**Extrait choisi:**
+ + + + +

La première raison est toute simple et tient en un mot : la mondialisation. Celle-ci touche l’économie française. Quelques chiffres portant sur le CAC 40 sont éloquents : 12 sociétés de l’indice phare parisien sont dirigées par un étranger, elles n’étaient que trois il y a dix ans. Elles réalisent également 77 % de leurs chiffres d’affaires en dehors de nos frontières.

Inversement, les sociétés du monde entier s’ouvrent de plus en plus aux talents venus d’ailleurs et les Français se taillent la part du lion à la tête de mastodontes internationaux. Citons notamment Marguerite Bérard (ABN Amro), Fidji Simo (Open AI), Patrice Louvet (Ralph Lauren), Christophe Fouquet (ASML), Thierry Garnier (Kingfisher) ou encore Stéphane Bancel (BioModerna). Les ressortissants de la seconde économie d’Europe sont également surreprésentés dans les postes de cadres dirigeants.

Aux yeux des jeunes diplômés français ambitieux, le monde est désormais un terrain de jeu pour dérouler sa carrière. « L’enseignement se place à l’échelle planétaire, le bilinguisme et la mobilité internationale durant le cursus sont des évidences, qu’il s’agisse des cours, des stages ou des semestres de mobilité à l’étranger », rappelle Karine Doukhan, ancienne vice-président de Robert Half France, aujourd’hui spécialisée dans le recrutement et l’onboarding des cadres dirigeants.

Point important, si les Français prennent la route de l’étranger, ce n’est pas parce que le pays n’offre plus d’opportunités aux meilleurs diplômés, contrairement aux affirmations de certains responsables politiques, comme l’eurodéputée Reconquête! Sarah Knafo.

+ + + + +

**Extraits de liste:**
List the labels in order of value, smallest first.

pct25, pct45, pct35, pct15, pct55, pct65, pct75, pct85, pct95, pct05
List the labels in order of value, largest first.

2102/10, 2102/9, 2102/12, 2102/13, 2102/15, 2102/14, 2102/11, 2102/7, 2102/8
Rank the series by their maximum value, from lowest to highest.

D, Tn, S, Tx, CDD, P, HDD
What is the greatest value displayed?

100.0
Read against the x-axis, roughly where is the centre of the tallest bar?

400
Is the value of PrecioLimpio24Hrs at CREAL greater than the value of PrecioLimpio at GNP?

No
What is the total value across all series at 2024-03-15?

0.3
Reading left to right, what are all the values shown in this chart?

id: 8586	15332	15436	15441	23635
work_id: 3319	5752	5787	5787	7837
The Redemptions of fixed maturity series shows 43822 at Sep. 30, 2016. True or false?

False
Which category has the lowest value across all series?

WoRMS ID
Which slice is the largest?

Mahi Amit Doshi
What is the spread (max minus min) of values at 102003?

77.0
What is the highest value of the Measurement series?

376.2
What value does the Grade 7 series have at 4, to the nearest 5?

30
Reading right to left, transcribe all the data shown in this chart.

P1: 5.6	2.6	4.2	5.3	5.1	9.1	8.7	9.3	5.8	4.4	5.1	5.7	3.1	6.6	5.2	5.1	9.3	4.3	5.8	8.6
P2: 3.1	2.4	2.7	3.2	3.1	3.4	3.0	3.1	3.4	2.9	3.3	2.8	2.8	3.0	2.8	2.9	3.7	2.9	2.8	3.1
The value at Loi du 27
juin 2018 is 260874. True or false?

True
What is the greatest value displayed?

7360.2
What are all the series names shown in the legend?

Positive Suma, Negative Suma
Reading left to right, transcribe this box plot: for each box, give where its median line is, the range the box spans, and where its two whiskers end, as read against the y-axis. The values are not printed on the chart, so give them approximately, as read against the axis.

+ + + + +

**Objectif de la tâche:** Dites si chacune de ces affirmations concorde avec l'extrait sur la mondialisation, en répondant par oui ou par non et en citant les mots décisifs : (a) Douze sociétés du CAC 40 sont dirigées par un étranger, contre trois il y a dix ans. (b) Les sociétés du CAC 40 réalisent l'essentiel de leur chiffre d'affaires en France. (c) Les Français partent à l'étranger parce que la France n'offre plus d'opportunités aux meilleurs diplômés. La liste provient d'une autre source que l'extrait.

**Tâche accomplie:**
(a) Oui : « 12 sociétés de l’indice phare parisien sont dirigées par un étranger, elles n’étaient que trois il y a dix ans ».
(b) Non : « Elles réalisent également 77 % de leurs chiffres d’affaires en dehors de nos frontières. »
(c) Non : « ce n’est pas parce que le pays n’offre plus d’opportunités aux meilleurs diplômés ».